Sql-server – index maintenance strategy if few insertion points relative to # of rows

index-tuningsql serversql-server-2008-r2

In SQL Server 2008 R2, I have a nonclustered covering index on multiple tables with 100M+ rows. The table has a few thousand "insertion points" where all new inserts happen. This means that regardless of fill factor, I'll quickly end up with page splits and fragmentation at every insertion point, and no fragmentation or splits anywhere else in the table. Unfortunately, queries always include new rows and hence fragmented areas of the index.

  • what happens when there's a page split but inserts continue sequentially after the split? Is there a way to tell SQL Server to do the split with lots of extra room for subsequent inserts, without wasting space on existing pages with a large fill factor that for most pages will never be filled?
  • what are good index maintenance strategies to use for indexes like this?
  • is there a good automated way to identify tables like this where fragmentation is severe but not uniform? These tables don't show up as more than 5% fragmented overall.
  • are there index schema changes I should be considering?

Here's more info about the problem. The indexes all look like this pattern (simplifying for clarity below) :

CREATE TABLE Foo (
    id int identity(1,1) PRIMARY KEY CLUSTERED, 
    foreign_key int, 
    log_time datetime, 
    ...)     
CREATE NONCLUSTERED INDEX on Foo (foreign_key, log_time) INCLUDE (...)

Queries on this table are always in this form:

WHERE log_time > getdate()-70 AND foreign_key IN (select ...)

Other facts:

  • there are about 5,000 foreign_key values, each with 10,000's of rows for each.
  • average row size is 55 bytes, meaning around 150 rows per page
  • the IN filter usually includes 10%-50% of foreign_key values rows and the date filter includes 20%-40% of the rows. The average is about 15% of total rows selected.
  • the index is a covering index for the queries, so no clustered index access is needed.

Best Answer

The answer by ThomasStringer is very good and the usage of partitioning here would likely help overall performance and decrease your maintenance cost - however, it won't do anything for your page split scenario.

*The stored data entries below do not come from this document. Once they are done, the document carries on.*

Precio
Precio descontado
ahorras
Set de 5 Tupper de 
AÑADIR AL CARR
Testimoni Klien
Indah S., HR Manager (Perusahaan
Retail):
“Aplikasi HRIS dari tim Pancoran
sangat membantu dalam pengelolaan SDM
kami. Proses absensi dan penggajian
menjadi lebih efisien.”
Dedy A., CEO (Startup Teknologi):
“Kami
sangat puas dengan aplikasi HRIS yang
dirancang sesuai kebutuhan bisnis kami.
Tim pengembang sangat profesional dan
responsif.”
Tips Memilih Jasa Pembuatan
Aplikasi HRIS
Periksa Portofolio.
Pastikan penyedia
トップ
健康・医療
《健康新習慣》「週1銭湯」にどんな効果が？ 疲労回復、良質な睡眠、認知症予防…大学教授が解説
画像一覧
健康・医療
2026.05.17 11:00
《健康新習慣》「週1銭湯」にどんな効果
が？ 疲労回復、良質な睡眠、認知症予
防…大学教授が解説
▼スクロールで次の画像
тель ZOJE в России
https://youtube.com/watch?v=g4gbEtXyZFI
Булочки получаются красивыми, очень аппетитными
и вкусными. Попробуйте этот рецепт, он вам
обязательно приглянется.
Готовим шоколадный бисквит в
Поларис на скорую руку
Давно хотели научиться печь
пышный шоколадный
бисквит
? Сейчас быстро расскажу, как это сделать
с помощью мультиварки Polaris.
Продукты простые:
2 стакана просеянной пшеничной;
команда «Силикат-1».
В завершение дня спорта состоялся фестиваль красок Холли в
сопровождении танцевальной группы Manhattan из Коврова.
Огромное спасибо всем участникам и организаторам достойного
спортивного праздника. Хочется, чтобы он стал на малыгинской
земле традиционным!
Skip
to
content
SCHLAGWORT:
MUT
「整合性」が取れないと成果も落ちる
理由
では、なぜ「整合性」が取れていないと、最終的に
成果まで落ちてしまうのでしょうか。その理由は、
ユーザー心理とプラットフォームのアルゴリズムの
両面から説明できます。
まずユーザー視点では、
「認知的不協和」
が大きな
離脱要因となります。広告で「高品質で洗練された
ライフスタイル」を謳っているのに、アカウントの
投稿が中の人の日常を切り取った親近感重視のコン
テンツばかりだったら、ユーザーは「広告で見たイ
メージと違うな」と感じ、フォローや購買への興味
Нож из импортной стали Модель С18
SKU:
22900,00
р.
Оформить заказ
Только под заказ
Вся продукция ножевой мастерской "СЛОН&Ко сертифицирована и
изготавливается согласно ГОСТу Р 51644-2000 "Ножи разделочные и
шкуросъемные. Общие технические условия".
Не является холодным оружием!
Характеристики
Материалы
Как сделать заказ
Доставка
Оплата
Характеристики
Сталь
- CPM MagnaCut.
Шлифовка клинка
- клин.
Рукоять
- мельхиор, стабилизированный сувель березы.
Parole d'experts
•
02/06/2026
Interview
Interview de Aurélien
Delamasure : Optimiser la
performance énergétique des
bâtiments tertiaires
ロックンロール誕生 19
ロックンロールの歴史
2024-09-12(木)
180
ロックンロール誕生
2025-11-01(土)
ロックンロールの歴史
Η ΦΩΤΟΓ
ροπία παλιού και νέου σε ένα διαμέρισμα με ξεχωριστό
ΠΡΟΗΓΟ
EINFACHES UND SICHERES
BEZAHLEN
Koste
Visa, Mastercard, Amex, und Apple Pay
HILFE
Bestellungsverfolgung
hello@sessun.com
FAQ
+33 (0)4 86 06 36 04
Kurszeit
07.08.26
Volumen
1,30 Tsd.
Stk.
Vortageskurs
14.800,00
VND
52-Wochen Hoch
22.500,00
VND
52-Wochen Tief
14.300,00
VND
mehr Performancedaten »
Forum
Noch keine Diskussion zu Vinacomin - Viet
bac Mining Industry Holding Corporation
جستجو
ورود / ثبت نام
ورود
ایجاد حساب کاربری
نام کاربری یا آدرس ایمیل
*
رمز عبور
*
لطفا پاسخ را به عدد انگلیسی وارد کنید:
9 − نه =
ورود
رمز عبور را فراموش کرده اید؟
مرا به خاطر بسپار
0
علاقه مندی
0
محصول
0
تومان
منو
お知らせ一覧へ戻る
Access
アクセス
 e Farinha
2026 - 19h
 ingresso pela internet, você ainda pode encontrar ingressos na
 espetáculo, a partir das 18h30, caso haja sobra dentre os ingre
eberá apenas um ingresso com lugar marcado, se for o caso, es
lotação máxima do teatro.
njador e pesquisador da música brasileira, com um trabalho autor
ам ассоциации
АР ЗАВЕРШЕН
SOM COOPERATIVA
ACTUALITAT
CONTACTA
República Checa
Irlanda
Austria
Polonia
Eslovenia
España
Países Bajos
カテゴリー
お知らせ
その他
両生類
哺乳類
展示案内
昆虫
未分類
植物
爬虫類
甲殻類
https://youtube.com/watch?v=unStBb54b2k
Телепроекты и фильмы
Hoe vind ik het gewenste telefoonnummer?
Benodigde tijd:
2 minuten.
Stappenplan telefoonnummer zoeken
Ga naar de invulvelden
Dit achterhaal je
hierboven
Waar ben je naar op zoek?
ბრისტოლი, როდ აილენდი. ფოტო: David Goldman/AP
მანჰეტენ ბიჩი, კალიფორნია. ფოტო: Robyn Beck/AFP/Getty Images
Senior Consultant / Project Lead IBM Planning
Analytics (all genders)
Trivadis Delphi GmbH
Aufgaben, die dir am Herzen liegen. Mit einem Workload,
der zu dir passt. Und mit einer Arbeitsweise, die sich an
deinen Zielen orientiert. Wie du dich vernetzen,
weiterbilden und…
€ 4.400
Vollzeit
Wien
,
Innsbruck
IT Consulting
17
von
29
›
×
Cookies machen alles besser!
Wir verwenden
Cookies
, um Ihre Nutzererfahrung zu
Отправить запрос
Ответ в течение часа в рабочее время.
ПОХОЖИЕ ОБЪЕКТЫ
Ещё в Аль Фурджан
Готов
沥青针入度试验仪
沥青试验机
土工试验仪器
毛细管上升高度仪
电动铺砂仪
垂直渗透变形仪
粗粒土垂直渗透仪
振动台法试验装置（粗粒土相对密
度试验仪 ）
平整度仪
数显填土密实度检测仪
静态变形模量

Can you verify that your FK's are trusted? This won't decrease or impact your page splits but it will help your query execution time.

select 'ALTER TABLE ' + s.name + '.' + OBJECT_NAME(o.object_id) + ' WITH CHECK CHECK     CONSTRAINT ' + i.name + '
GO'
FROM sys.foreign_keys i  INNER JOIN sys.objects o ON i.parent_object_id = o.object_id     INNER JOIN sys.schemas s ON o.schema_id = s.schema_id WHERE     i.is_not_trusted = 1 AND i.is_not_for_replication = 0
-- Foreign Key Check... Will build the statement below to CHECK (validate) the FK for     those FK's that are untrusted.
UNION
select 'ALTER TABLE ' +  s.name + '.' + OBJECT_NAME(o.object_id) + ' WITH CHECK CHECK     CONSTRAINT ' + i.name + '
GO'
from sys.check_constraints i join sys.objects o on i.parent_object_id = o.object_id     join sys.schemas s on o.schema_id = s.schema_id where i.is_not_trusted =     1 and i.is_not_for_replication = 0

-- Check Constraint Check... Will build the statement below to CHECK (validate) the       check constraints for those check constraints that are untrusted.

-- !!!! -- The output (in TEXT) will look similar to what you see below.  once you     have the output, put it into the query window and execute it.

Another idea you already hit on, using fill factor - if you use a low fill factor and combine that with either row or page level compression, your data density, per page will increase. Again, this won't help your page split problem, BUT it can decrease the quantity of page splits (due to having a higher data density per page).

Lastly, if you can, look at changing your index and lead with the log_time column instead of the foreign key column. This change, depending on how the log_time data comes in (hopefully it's more "in order" than the FK column). This could decrease your page splits significantly. If you pair this with both compression (ROW) and a good partition scheme, you might see some significant improvements.